* [Passage to read]:
To design the present model, a three-dimensional approach is employed. The blades are meticulously drawn in SOLIDWORKS software at a specific angle and distance from the central axis, after which they are imported into the Design Modeler software to create an integrated blade design. In the space surrounding the turbine blades, a special cylinder is created to make the water flow in a continuous circular motion. In contrast, a rectangular cube space is designed to allow for free water flow.
The meshing of the model was done through ANSYS Meshing software using an unstructured mesh type to ensure maximum flexibility and accuracy. The method used to increase the meshing accuracy is Tetrahedrons, and the element number is 7,758,370.
The Mesh Motion (Sliding Mesh) technique is used to simulate the rotation of the turbine blades. Therefore, for the cylindrical region, the mesh mode is defined by defining a rotational speed of 60 rpm around the central horizontal axis of the turbine. The VOF method is used In this simulation.

* [Given data]:
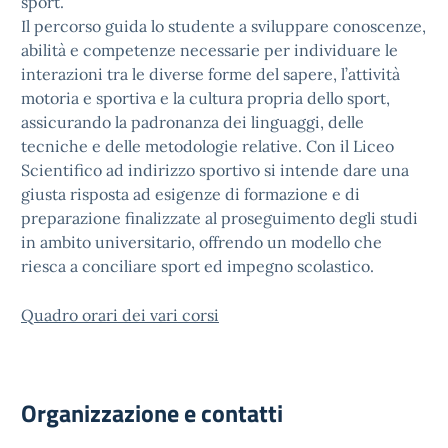
sport.
Il percorso guida lo studente a sviluppare conoscenze,
abilità e competenze necessarie per individuare le
interazioni tra le diverse forme del sapere, l’attività
motoria e sportiva e la cultura propria dello sport,
assicurando la padronanza dei linguaggi, delle
tecniche e delle metodologie relative. Con il Liceo
Scientifico ad indirizzo sportivo si intende dare una
giusta risposta ad esigenze di formazione e di
preparazione finalizzate al proseguimento degli studi
in ambito universitario, offrendo un modello che
riesca a conciliare sport ed impegno scolastico.
Quadro orari dei vari corsi
Organizzazione e contatti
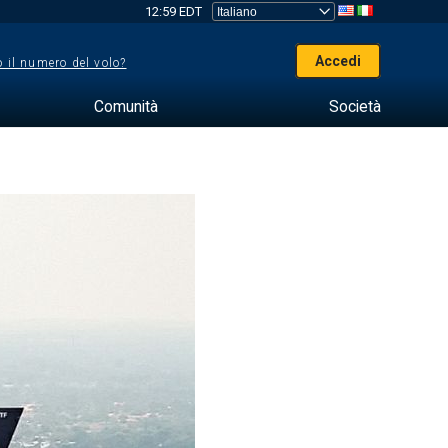
12:59 EDT
Accedi
 il numero del volo?
Comunità
Società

* [Exercise requirements]:
**a.** In the turbine simulation passage, what rotational speed is defined for the cylindrical region?
**b.** Pick up the turbine simulation passage after its final sentence and continue writing it.
The records are not needed.

* [Answers to this exercise]:
**a.** 60 rpm around the central horizontal axis of the turbine.

**b.**
On top of the mentioned activated models, the standard k-epsilon model is used to solve the turbulent fluid equations. The present study is performed in transient format and 3D. Moreover, the simulation takes into account the effects of gravity in the Y direction, with a magnitude of -9.81 meters per second squared.
At the conclusion of the solution process, contours in both two and three dimensions are obtained that relate to pressure, velocity, path lines, and velocity vectors. The highest velocity occurs in close proximity to the blades in rotation. Additionally, all potential outcomes can be extracted, such as the pressure drop equaling 2.9811e+4.
Cavitation is a phenomenon in which the static pressure of a liquid drops below the vapor pressure of the liquid, leading to the formation of small voids filled with vapor in the liquid. Vapor volume fraction Contours show where the cavitation happened.